REQUIRED ACTION: The entries below are to be written out exactly, with no images included.

Recorded data:
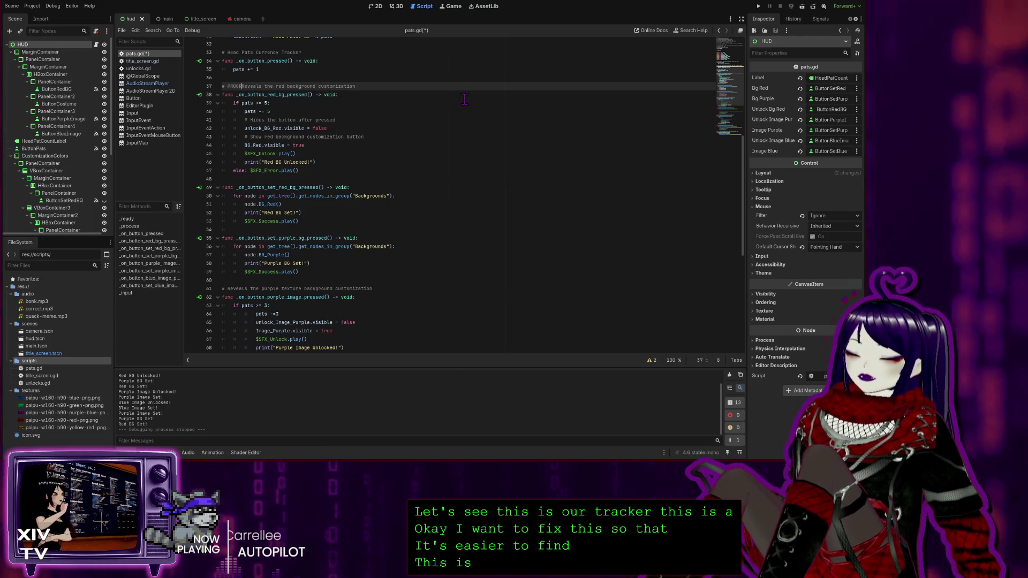
Make the red background comment read '# PROGRESSION TRACKER: Reveals the red background customization'.
{"action": "type", "text": "ION TRACKER"}
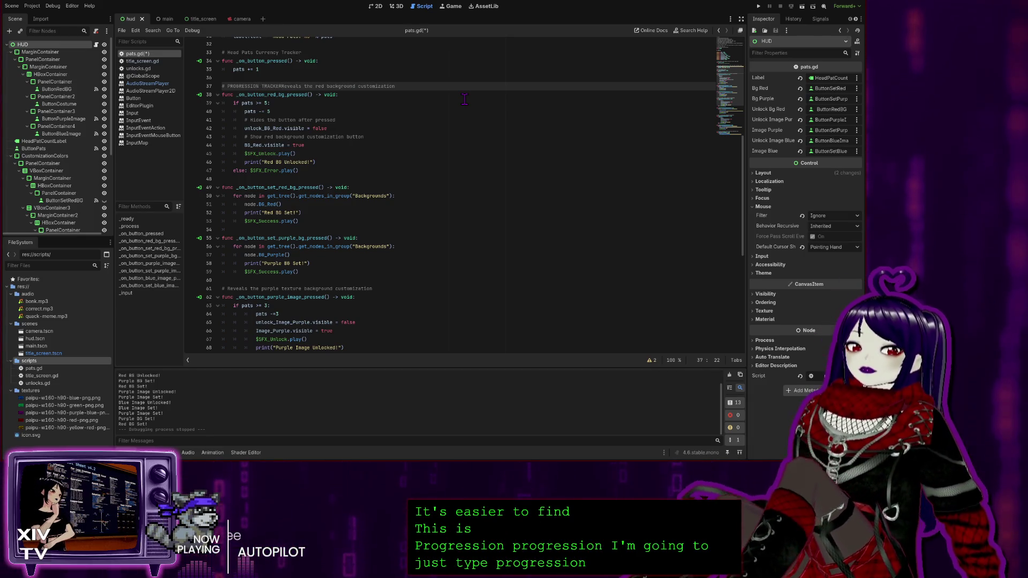
{"action": "key", "text": "Return"}
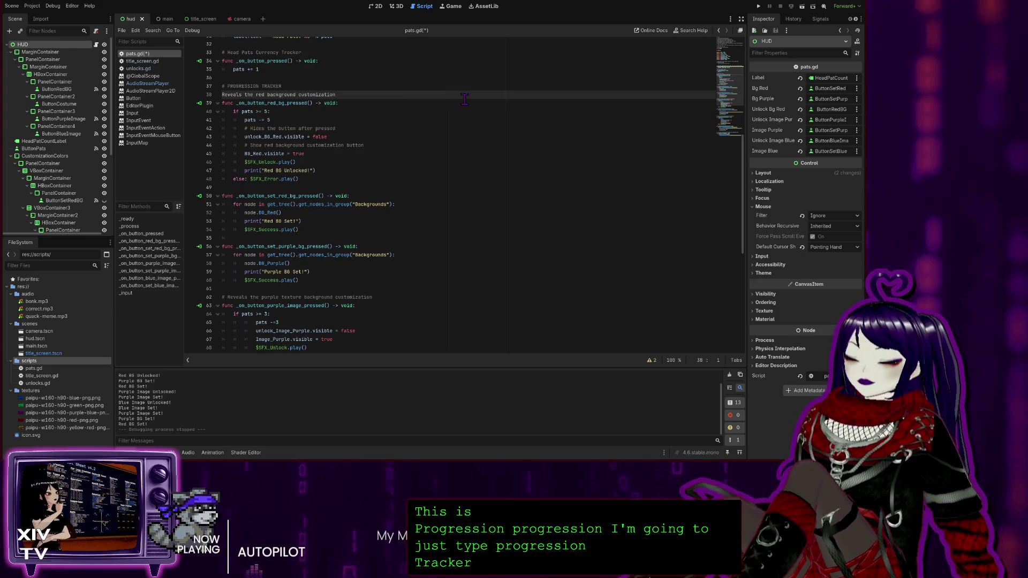
{"action": "type", "text": "#"}
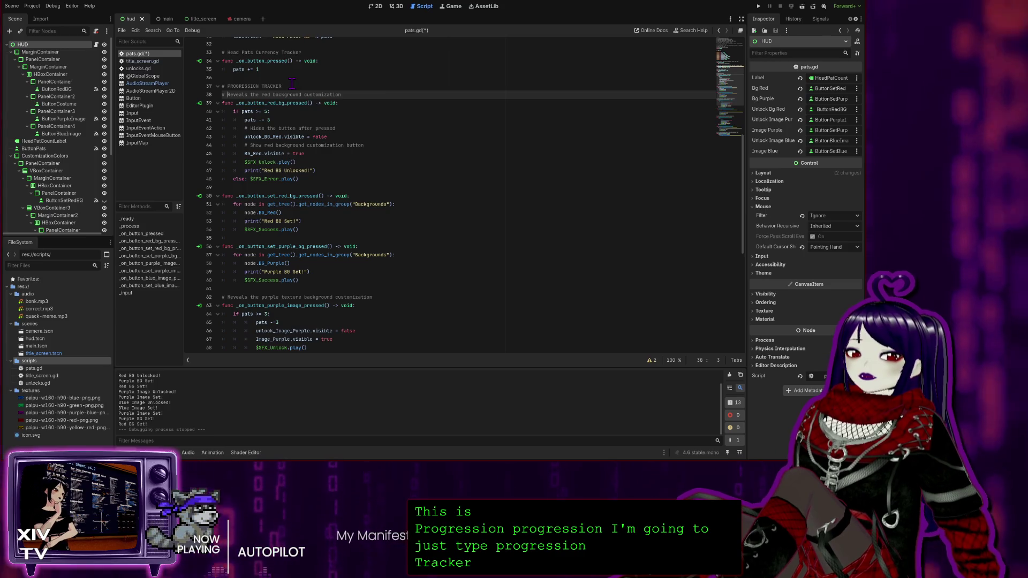
{"action": "left_click", "coordinate": [300, 85]}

RESPONSE TO THE TASK:
Make the red background comment read '# PROGRESSION TRACKER: Reveals the red background customization'.
{"action": "type", "text": "ION TRACKER"}
{"action": "key", "text": "Return"}
{"action": "type", "text": "#"}
{"action": "left_click", "coordinate": [300, 85]}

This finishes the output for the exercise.